そのいじらしさに胸が締め付けられ、俺は二人の頭を両手でしっかりと抱き寄せた。
「馬鹿だな、二人とも。俺は幽霊じゃない、ちゃんと生きてここにいる。それに、ユエルが戦えなくたって、誰もここから追い出したりしないさ。俺が全部守ってやるから、安心していいんだぞ」
俺の体温と鼓動が伝わり、サクリアとユエルの震えが少しずつ治まっていく。
その様子を少し離れた場所から見ていたネリアが、ハッとしたように自分の足元に散らばるホラー人形たちを見つめ、シュンと肩を落とした。
「……すまない、サクリア、ユエル。お前たちがアルトと築いた温かい場所を、私の悪趣味な人形で冷たくしてしまったな。……片付けるぞ」
ネリアは寂しそうに微笑み、大好きなグロテスクな人形たちを魔法空間へと仕舞い始めた。
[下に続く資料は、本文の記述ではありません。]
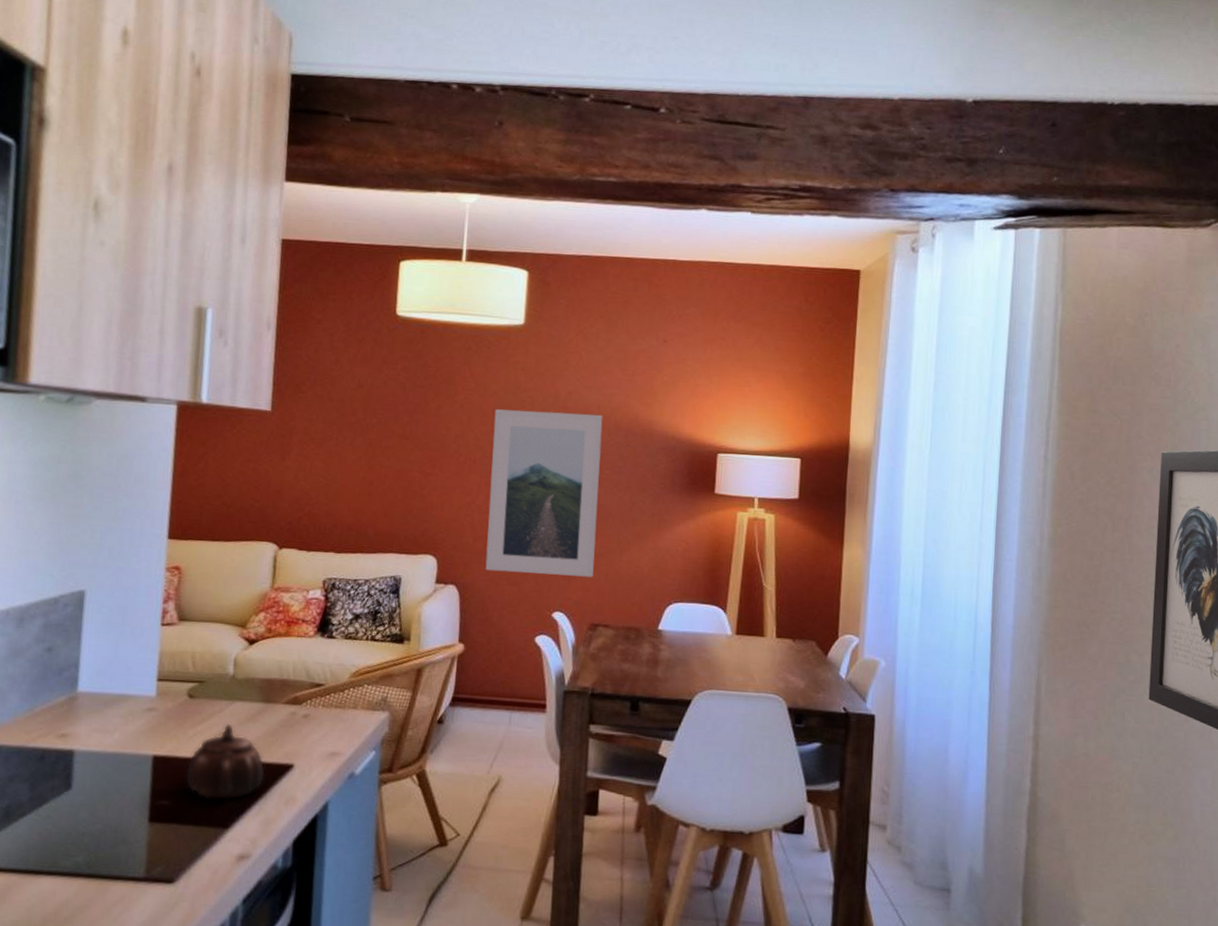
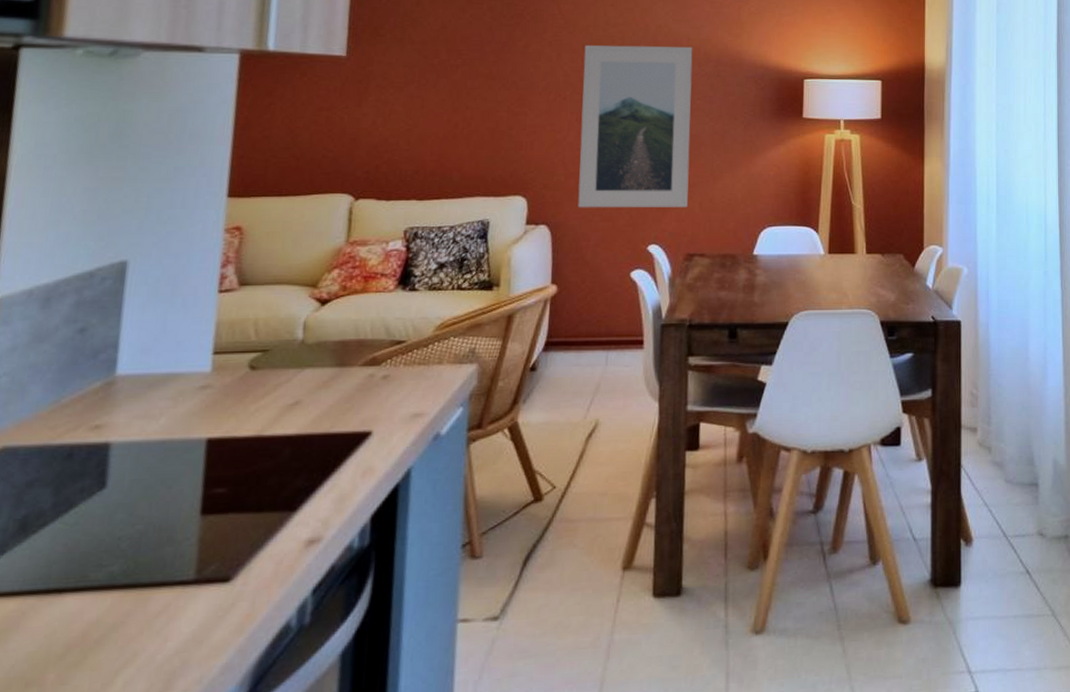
teapot: present [185,724,265,800] -> none [245,394,339,481]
自分の趣味を我慢してでも、家族の平穏を優先しようとする不器用な優しさ。
俺はネリアの小さな頭にポンと手を置いた。
「ネリア、全部片付けなくてもいいんだぞ。……そうだ、お化け以外のおもちゃは持ってないのか」
俺が尋ねると、ネリアはパチクリと瞬きをし、ドレスのポケットから小さな手のひらサイズの玩具を取り出した。
「これならあるぞ。四足歩行の魔獣なのだが、関節を折りたたむと車輪のついた魔導車両へと変形するからくり玩具だ」
ガシャン、とネリアが手際よく魔獣を車に変形させてみせる。
「おおっ、すごいなこれ! 男心をくすぐる完璧なギミックじゃないか。ちょっと俺にも触らせてくれ」
俺が本気で感心してその玩具を受け取ると、ネリアの顔がパァッと明るく輝いた。
その和やかなやり取りを見ていたサクリアとユエルも、恐る恐る顔を上げ、変形する魔獣の玩具を覗き込む。
「……お化けじゃないなら、怖くないわ。ネリア、それはどういう仕組みなの」
「私にも変形させて! アルトと一緒に遊びたい!」
ネリアのホラー以外の趣味(車と動物の変形玩具)をきっかけに、ヒロインたちが少しずつ歩み寄りを始める。
吹き抜ける四月の夜風はまだ少し肌寒いが、身を寄せ合う俺たちの間には、確かな家族の温もりが満ちていた。